— Instructions to follow —
For each line of the listing that holds "side", show the full line.
══════════
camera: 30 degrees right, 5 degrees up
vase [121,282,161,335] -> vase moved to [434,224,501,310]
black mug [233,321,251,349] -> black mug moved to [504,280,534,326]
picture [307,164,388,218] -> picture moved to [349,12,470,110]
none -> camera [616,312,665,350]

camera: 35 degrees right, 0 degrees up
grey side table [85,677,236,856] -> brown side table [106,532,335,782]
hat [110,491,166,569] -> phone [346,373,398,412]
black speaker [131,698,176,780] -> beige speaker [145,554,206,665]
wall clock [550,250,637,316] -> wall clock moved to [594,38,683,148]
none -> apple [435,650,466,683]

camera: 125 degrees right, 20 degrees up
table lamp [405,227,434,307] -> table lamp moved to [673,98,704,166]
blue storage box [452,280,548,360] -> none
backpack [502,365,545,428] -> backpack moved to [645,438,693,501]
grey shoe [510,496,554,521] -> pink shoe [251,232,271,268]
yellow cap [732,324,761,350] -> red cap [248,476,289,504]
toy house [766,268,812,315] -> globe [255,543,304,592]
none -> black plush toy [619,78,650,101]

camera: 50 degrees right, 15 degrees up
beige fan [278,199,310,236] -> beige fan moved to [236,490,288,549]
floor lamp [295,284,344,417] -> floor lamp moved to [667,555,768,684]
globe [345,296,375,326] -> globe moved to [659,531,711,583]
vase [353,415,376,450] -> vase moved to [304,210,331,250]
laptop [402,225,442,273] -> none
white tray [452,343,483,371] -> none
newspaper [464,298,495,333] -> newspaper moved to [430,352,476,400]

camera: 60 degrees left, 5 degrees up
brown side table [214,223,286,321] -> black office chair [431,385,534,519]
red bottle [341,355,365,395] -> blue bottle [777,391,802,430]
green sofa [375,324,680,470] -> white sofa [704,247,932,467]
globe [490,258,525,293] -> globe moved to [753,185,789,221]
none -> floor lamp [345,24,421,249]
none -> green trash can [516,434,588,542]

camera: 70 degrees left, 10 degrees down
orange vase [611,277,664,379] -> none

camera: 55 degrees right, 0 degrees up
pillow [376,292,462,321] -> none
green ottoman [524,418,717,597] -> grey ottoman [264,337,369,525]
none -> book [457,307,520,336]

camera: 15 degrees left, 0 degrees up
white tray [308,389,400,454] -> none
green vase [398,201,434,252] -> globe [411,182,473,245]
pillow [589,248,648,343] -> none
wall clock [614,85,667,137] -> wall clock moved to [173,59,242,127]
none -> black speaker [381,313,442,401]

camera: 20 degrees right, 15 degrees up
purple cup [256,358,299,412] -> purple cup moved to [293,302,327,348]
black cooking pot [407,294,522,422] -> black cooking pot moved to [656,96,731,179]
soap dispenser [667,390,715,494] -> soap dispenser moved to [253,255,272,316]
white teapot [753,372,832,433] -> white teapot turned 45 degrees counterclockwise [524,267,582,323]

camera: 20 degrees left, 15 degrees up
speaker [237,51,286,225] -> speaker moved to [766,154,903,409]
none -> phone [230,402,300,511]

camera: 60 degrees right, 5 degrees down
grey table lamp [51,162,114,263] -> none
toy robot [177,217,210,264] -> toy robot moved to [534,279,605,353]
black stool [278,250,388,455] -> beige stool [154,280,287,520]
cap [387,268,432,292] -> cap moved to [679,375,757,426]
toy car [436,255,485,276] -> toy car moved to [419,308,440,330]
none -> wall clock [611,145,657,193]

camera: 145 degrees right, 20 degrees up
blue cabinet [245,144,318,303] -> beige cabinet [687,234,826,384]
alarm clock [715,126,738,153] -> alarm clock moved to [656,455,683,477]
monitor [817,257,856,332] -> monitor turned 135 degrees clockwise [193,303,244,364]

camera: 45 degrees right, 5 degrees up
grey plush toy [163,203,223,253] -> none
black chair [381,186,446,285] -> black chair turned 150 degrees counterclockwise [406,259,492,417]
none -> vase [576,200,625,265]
══════════
— Output of the exercise —
grey side table [85,677,236,856] -> brown side table [106,532,335,782]
brown side table [214,223,286,321] -> black office chair [431,385,534,519]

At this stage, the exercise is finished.